I held up a hand, which I practically had to wave directly between Thornton and Miranda to catch his attention. “I know some of those names,” I said, “but not all. Fermi was the guy who cobbled together the little reactor under the stadium in Chicago. But Bethe and Bohr — remind me. Physicists?”
“Right,” he said. “They were in the Theoretical Division at Los Alamos. Bohr was a Nobel laureate — so were Lawrence and Fermi, of course. Bohr escaped from Denmark under the noses of the Nazis, who were hoping to recruit him. He made it to London, then he and his son were flown to the States in an army transport plane.”
“Edward Teller,” said Miranda. “I’m not a fan of his.”
“No, I wouldn’t expect you to be,” he said. “Teller’s big claim to fame came in the late forties and fifties, of course, when he pushed for the hydrogen bomb — the ‘super,’ he called it — over the objections of Oppenheimer. Back during the Manhattan Project, Teller and von Neumann helped develop the implosion trigger for the plutonium bomb, the one used on Nagasaki.” I saw Miranda’s eyes cloud at the mention of Nagasaki; I’d noticed that anytime a discussion turned from the herculean labors of the Manhattan Project to the explosive fruits of those labors, it troubled her.
I tossed in another question, hoping to lead us away from Nagasaki. “How about Kistiakowsky? I never heard of him.”
“Interesting guy,” said Thornton. “Explosives expert. He cleared the first ski slope in Los Alamos by using rings of explosives to cut down trees.”

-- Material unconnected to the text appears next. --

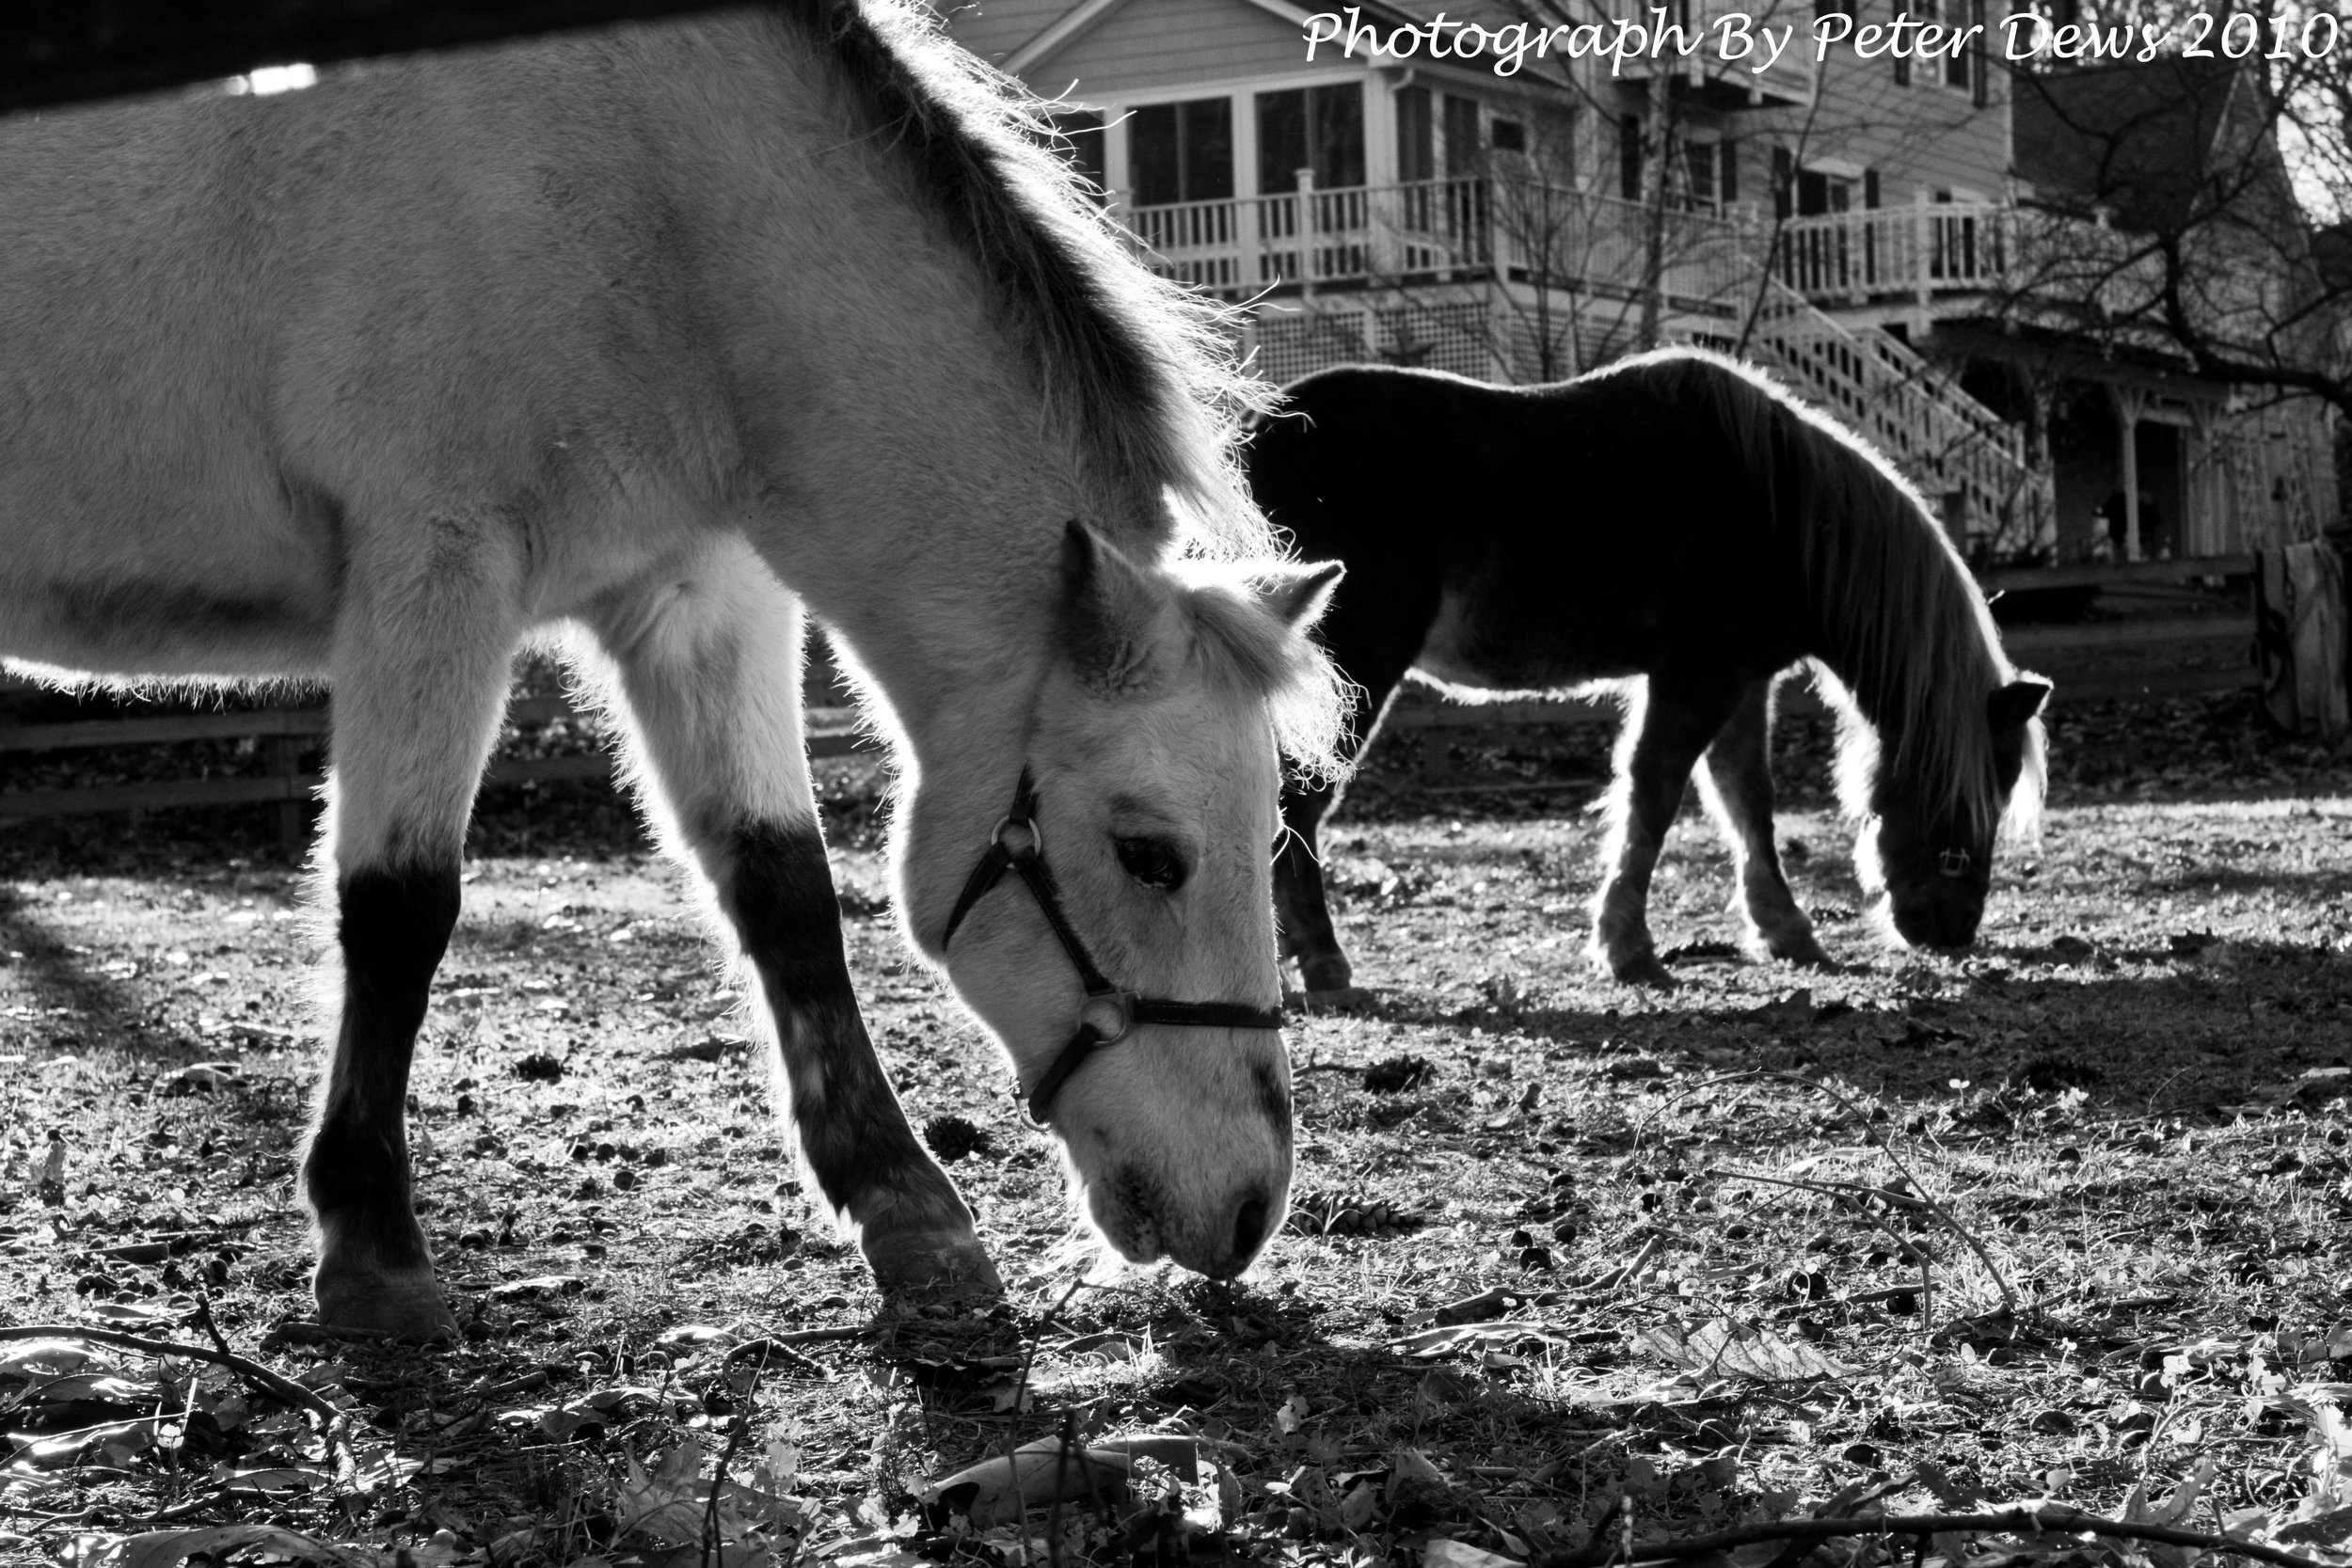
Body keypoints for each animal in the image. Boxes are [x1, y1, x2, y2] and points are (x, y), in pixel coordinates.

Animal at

“Cool dude,” said Miranda. “See, that’s a use of explosives I can really get behind.” I was just congratulating myself on asking about Kistiakowsky when Thornton dropped the other, unfortunate s
hoe.
“Kistiakowsky was one of the unsung heroes of the project, if you ask me,” he said. “He was the bridge between the pie-in-the-sky theoretical physics and the nuts-and-bolts realities of building the bomb — the ‘Gadget,’ they called it in Los Alamos — and making it actually explode. Kistiakowsky came up with what’s called the implosion lenses for the plutonium.”

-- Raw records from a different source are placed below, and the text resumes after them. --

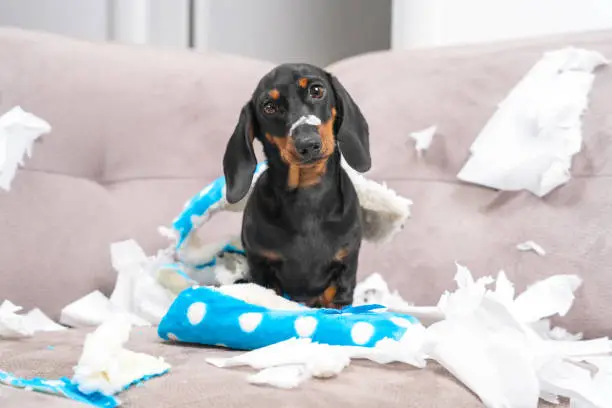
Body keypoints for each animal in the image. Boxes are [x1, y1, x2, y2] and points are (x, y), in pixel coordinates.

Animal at [224, 63, 370, 306]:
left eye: (317, 90)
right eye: (269, 107)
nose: (308, 144)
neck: (307, 195)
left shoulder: (345, 268)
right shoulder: (261, 266)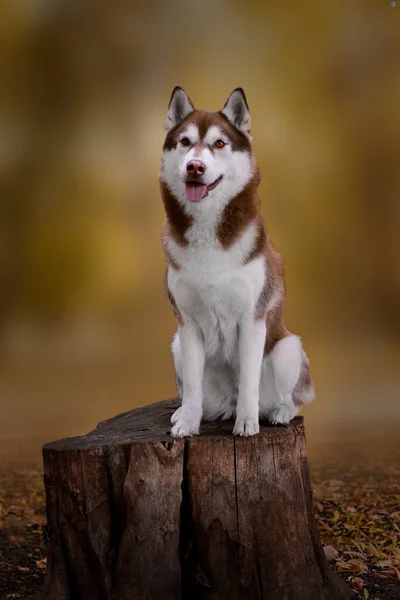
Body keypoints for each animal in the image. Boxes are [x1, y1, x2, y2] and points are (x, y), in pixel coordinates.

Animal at [159, 86, 312, 438]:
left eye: (219, 143)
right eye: (185, 141)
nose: (195, 167)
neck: (208, 227)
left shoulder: (251, 319)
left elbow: (249, 380)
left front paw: (247, 422)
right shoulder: (187, 323)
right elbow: (192, 387)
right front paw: (187, 423)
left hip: (287, 349)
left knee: (293, 398)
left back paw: (278, 413)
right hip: (175, 345)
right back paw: (193, 412)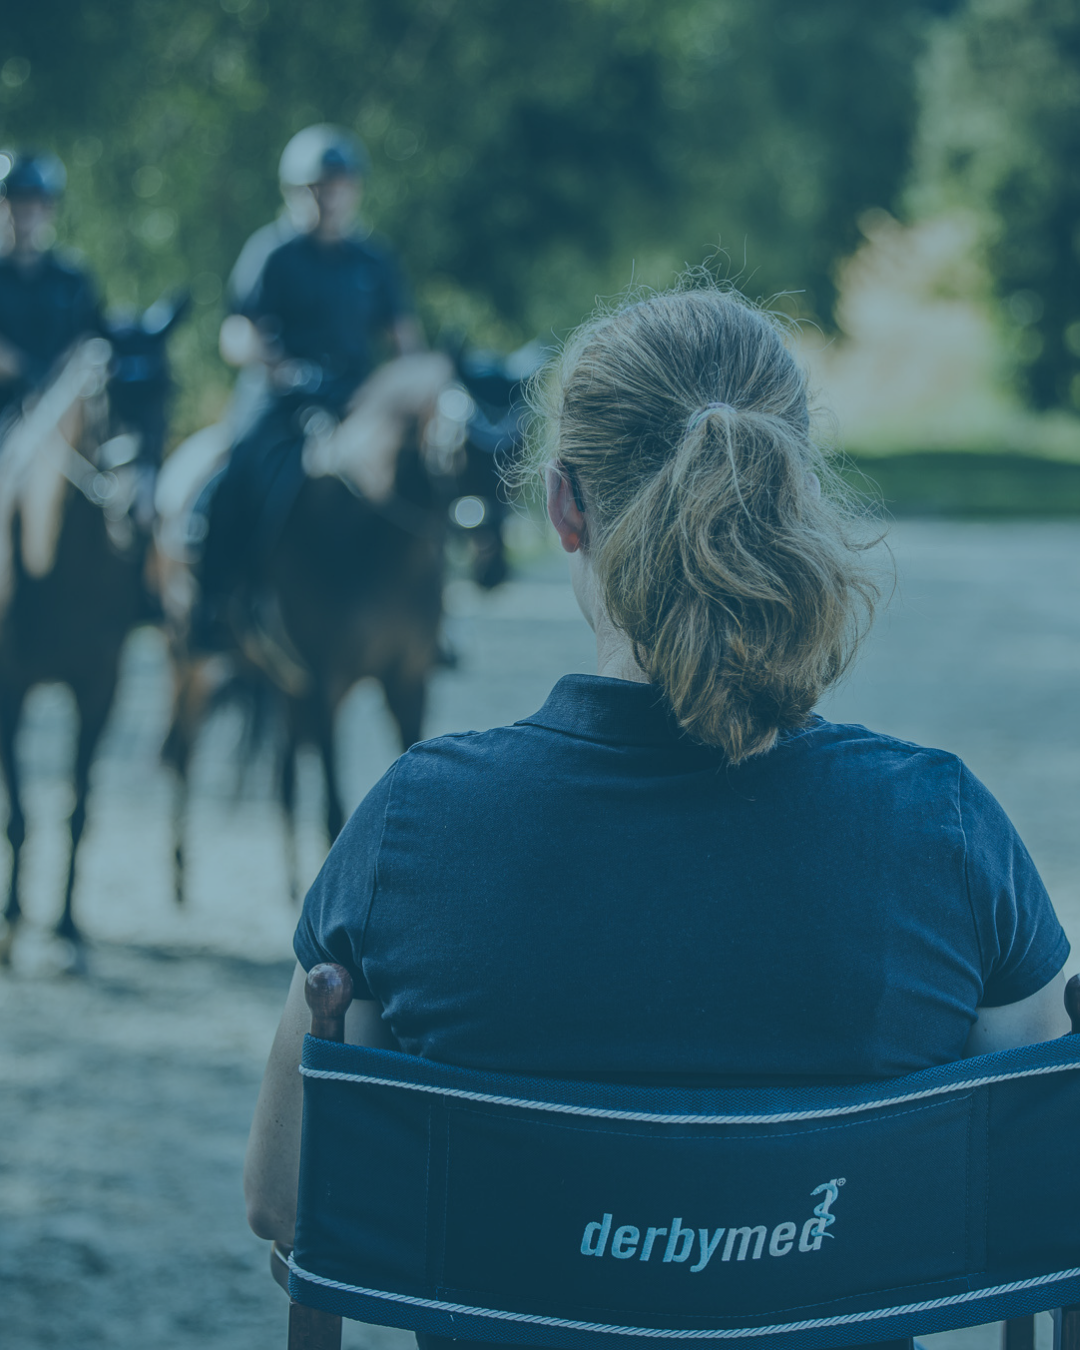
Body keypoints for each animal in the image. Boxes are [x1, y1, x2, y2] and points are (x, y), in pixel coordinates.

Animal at [0, 298, 187, 966]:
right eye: (107, 393)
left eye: (170, 389)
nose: (140, 509)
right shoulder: (11, 687)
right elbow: (20, 811)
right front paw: (13, 921)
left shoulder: (100, 684)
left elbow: (78, 806)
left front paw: (65, 928)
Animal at [159, 351, 461, 901]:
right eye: (466, 437)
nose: (493, 560)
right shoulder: (326, 682)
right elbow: (334, 806)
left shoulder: (408, 680)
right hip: (192, 659)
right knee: (179, 751)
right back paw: (178, 873)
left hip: (277, 679)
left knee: (280, 779)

“Lenses?” I hadn’t known the atomic bomb involved optics.
“Not really lenses,” he said. “That was the term they used for wedges they formed out of conventional high explosives. The lenses surrounded the spherical core of plutonium. The theory was, when the lenses exploded, they’d create a very focused shock wave, which would compress the plutonium enough to cause critical mass.”
“And kablooey?” The edge on Miranda’s question was so fine as to be nearly invisible. I noticed it, but Thornton didn’t.
“Kablooey,” he said, with unfortunate cheerfulness. “But the wedges, the lenses, had to be machined with incredible precision — like, accurate to zillionths of an inch. Nobody thought Kistiakowsky could do it, including Oppenheimer. In fact,” he went on, warming to the story, “one reason they did the Trinity test with a plutonium bomb was because they were confident the uranium bomb would work but afraid the plutonium bomb would be a dud. Poor Kistiakowsky was already being set up as the scapegoat for failure. He finally got so fed up with the skepticism that he bet Oppenheimer a whole month’s pay — against just ten bucks from Oppenheimer — that it would work. And of course it did.”
“So Kistiakowsky got his ten bucks,” said Miranda, “and Nagasaki got vaporized.” Her voice dripped sarcasm. “A real win-win.”
“Could’ve been worse,” said Thornton, finally punching back. “Fermi could’ve won his bet.”
Oh hell, I thought, here we go.
“And what was Fermi betting,” she snapped, “that maybe we’d come to our senses and not use the damn thing on innocent civilians?”